In deze zaak heeft verzoeker, wonende te [woonplaats], op 23 maart 2007 een verzoekschrift ingediend bij de rechtbank Rotterdam om de schuldsaneringsregeling op hem toe te passen. De rechtbank heeft dit verzoek op 18 juni 2007 afgewezen. Verzoeker heeft hiertegen hoger beroep ingesteld bij het gerechtshof te 's-Gravenhage, dat op 24 juli 2007 het vonnis van de rechtbank heeft bekrachtigd. Verzoeker heeft vervolgens beroep in cassatie ingesteld tegen het arrest van het hof. De Hoge Raad heeft de zaak beoordeeld en geconcludeerd dat de klachten in het cassatiemiddel niet tot cassatie kunnen leiden. Dit oordeel is gebaseerd op artikel 81 van de Wet op de rechterlijke organisatie, dat stelt dat geen nadere motivering vereist is wanneer de klachten niet nopen tot beantwoording van rechtsvragen in het belang van de rechtseenheid of de rechtsontwikkeling. De Hoge Raad heeft het beroep verworpen, en het arrest is openbaar uitgesproken op 21 maart 2008 door de raadsheer E.J. Numann.

Uitspraak

21 maart 2008
Eerste Kamer
R07/143HR
JMH/AG
Hoge Raad der Nederlanden
Arrest
in de zaak van:
[Verzoeker],
wonende te [woonplaats],
VERZOEKER tot cassatie,
advocaat: mr. H.J.W. Alt.
Verzoeker zal hierna als [verzoeker] worden aangeduid.

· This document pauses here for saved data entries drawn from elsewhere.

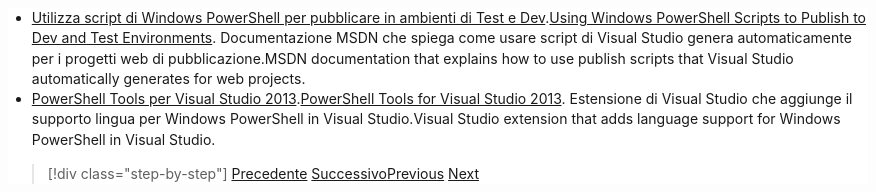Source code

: - <span data-ttu-id="cbbfd-256">[Utilizza script di Windows PowerShell per pubblicare in ambienti di Test e Dev](https://msdn.microsoft.com/library/azure/dn642480.aspx).</span><span class="sxs-lookup"><span data-stu-id="cbbfd-256">[Using Windows PowerShell Scripts to Publish to Dev and Test Environments](https://msdn.microsoft.com/library/azure/dn642480.aspx).</span></span> <span data-ttu-id="cbbfd-257">Documentazione MSDN che spiega come usare script di Visual Studio genera automaticamente per i progetti web di pubblicazione.</span><span class="sxs-lookup"><span data-stu-id="cbbfd-257">MSDN documentation that explains how to use publish scripts that Visual Studio automatically generates for web projects.</span></span>
- <span data-ttu-id="cbbfd-258">[PowerShell Tools per Visual Studio 2013](https://visualstudiogallery.msdn.microsoft.com/c9eb3ba8-0c59-4944-9a62-6eee37294597).</span><span class="sxs-lookup"><span data-stu-id="cbbfd-258">[PowerShell Tools for Visual Studio 2013](https://visualstudiogallery.msdn.microsoft.com/c9eb3ba8-0c59-4944-9a62-6eee37294597).</span></span> <span data-ttu-id="cbbfd-259">Estensione di Visual Studio che aggiunge il supporto lingua per Windows PowerShell in Visual Studio.</span><span class="sxs-lookup"><span data-stu-id="cbbfd-259">Visual Studio extension that adds language support for Windows PowerShell in Visual Studio.</span></span>

> [!div class="step-by-step"]
> <span data-ttu-id="cbbfd-260">[Precedente](introduction.md)
> [Successivo](source-control.md)</span><span class="sxs-lookup"><span data-stu-id="cbbfd-260">[Previous](introduction.md)
[Next](source-control.md)</span></span>
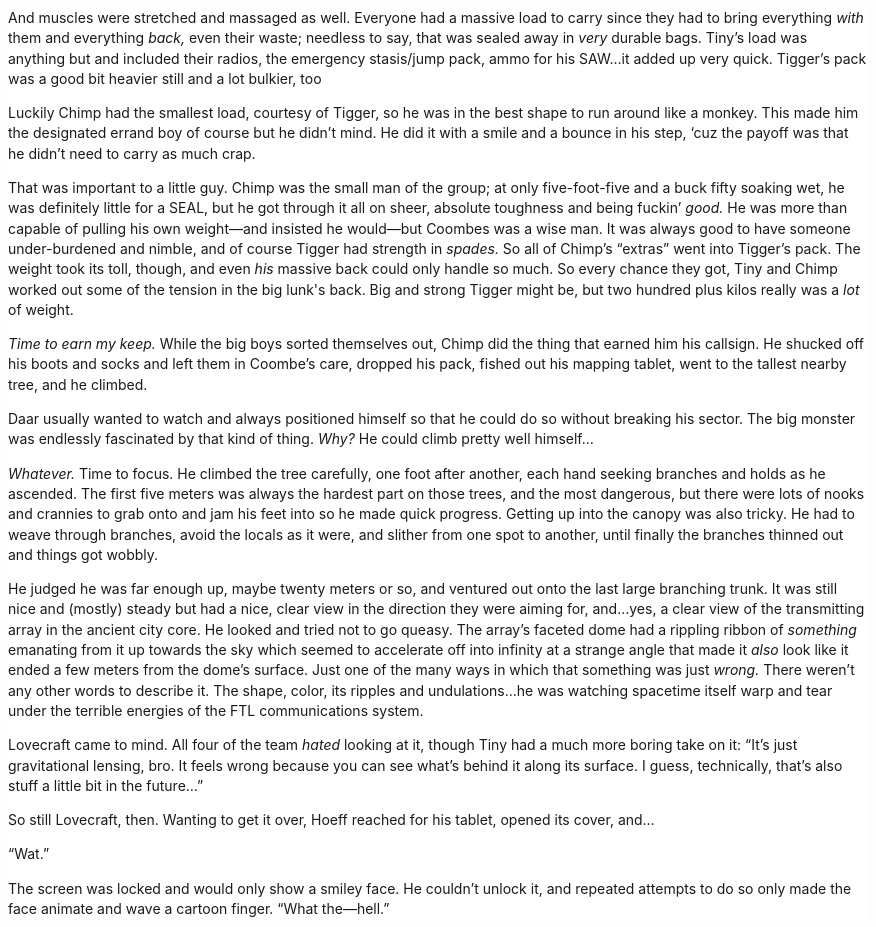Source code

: And muscles were stretched and massaged as well. Everyone had a massive load to carry since they had to bring everything *with* them and everything *back,* even their waste; needless to say, that was sealed away in *very* durable bags. Tiny’s load was anything but and included their radios, the emergency stasis/jump pack, ammo for his SAW…it added up very quick. Tigger’s pack was a good bit heavier still and a lot bulkier, too

Luckily Chimp had the smallest load, courtesy of Tigger, so he was in the best shape to run around like a monkey. This made him the designated errand boy of course but he didn’t mind. He did it with a smile and a bounce in his step, ‘cuz the payoff was that he didn’t need to carry as much crap.

That was important to a little guy. Chimp was the small man of the group; at only five-foot-five and a buck fifty soaking wet, he was definitely little for a SEAL, but he got through it all on sheer, absolute toughness and being fuckin’ *good.* He was more than capable of pulling his own weight—and insisted he would—but Coombes was a wise man. It was always good to have someone under-burdened and nimble, and of course Tigger had strength in *spades.* So all of Chimp’s “extras” went into Tigger’s pack. The weight took its toll, though, and even *his* massive back could only handle so much. So every chance they got, Tiny and Chimp worked out some of the tension in the big lunk's back. Big and strong Tigger might be, but two hundred plus kilos really was a *lot* of weight.

*Time to earn my keep.* While the big boys sorted themselves out, Chimp did the thing that earned him his callsign. He shucked off his boots and socks and left them in Coombe’s care, dropped his pack, fished out his mapping tablet, went to the tallest nearby tree, and he climbed.

Daar usually wanted to watch and always positioned himself so that he could do so without breaking his sector. The big monster was endlessly fascinated by that kind of thing. *Why?* He could climb pretty well himself…

*Whatever.* Time to focus. He climbed the tree carefully, one foot after another, each hand seeking branches and holds as he ascended. The first five meters was always the hardest part on those trees, and the most dangerous, but there were lots of nooks and crannies to grab onto and jam his feet into so he made quick progress. Getting up into the canopy was also tricky. He had to weave through branches, avoid the locals as it were, and slither from one spot to another, until finally the branches thinned out and things got wobbly.

He judged he was far enough up, maybe twenty meters or so, and ventured out onto the last large branching trunk. It was still nice and (mostly) steady but had a nice, clear view in the direction they were aiming for, and…yes, a clear view of the transmitting array in the ancient city core. He looked and tried not to go queasy. The array’s faceted dome had a rippling ribbon of *something* emanating from it up towards the sky which seemed to accelerate off into infinity at a strange angle that made it *also* look like it ended a few meters from the dome’s surface. Just one of the many ways in which that something was just *wrong.* There weren’t any other words to describe it. The shape, color, its ripples and undulations…he was watching spacetime itself warp and tear under the terrible energies of the FTL communications system.

Lovecraft came to mind. All four of the team *hated* looking at it, though Tiny had a much more boring take on it: “It’s just gravitational lensing, bro. It feels wrong because you can see what’s behind it along its surface. I guess, technically, that’s also stuff a little bit in the future…”

So still Lovecraft, then. Wanting to get it over, Hoeff reached for his tablet, opened its cover, and…

“Wat.”

The screen was locked and would only show a smiley face. He couldn’t unlock it, and repeated attempts to do so only made the face animate and wave a cartoon finger. “What the—hell.”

1. Het geding in feitelijke instanties
Met een op 23 maart 2007 ter griffie van de rechtbank Rotterdam ingediend verzoekschrift heeft [verzoeker] zich gewend tot die rechtbank en verzocht de schuldsaneringsregeling op hem toe te passen.
Na mondelinge behandeling van de zaak heeft de rechtbank bij vonnis van 18 juni 2007 het verzoek afgewezen.
Tegen dit vonnis heeft [verzoeker] hoger beroep ingesteld bij het gerechtshof te 's-Gravenhage.
Na mondelinge behandeling van de zaak heeft het hof bij arrest van 24 juli 2007 het bestreden vonnis bekrachtigd.
Het arrest van het hof is aan dit arrest gehecht.
2. Het geding in cassatie
Tegen het arrest van het hof heeft [verzoeker] beroep in cassatie ingesteld. Het cassatierekest is aan deze beschikking gehecht en maakt daarvan deel uit.
De conclusie van de Advocaat-Generaal J. Spier strekt tot verwerping van het beroep.
De advocaat van [verzoeker] heeft bij brief van 15 februari 2008 op die conclusie gereageerd.
3. Beoordeling van het middel
De in het middel aangevoerde klachten kunnen niet tot cassatie leiden. Zulks behoeft, gezien art. 81 RO, geen nadere motivering nu de klachten niet nopen tot beantwoording van rechtsvragen in het belang van de rechtseenheid of de rechtsontwikkeling.
4. Beslissing
De Hoge Raad verwerpt het beroep.
Dit arrest is gewezen door de raadsheren A.M.J. van Buchem-Spapens, als voorzitter, A. Hammerstein en J.C. van Oven, en in het openbaar uitgesproken door de raadsheer E.J. Numann op 21 maart 2008.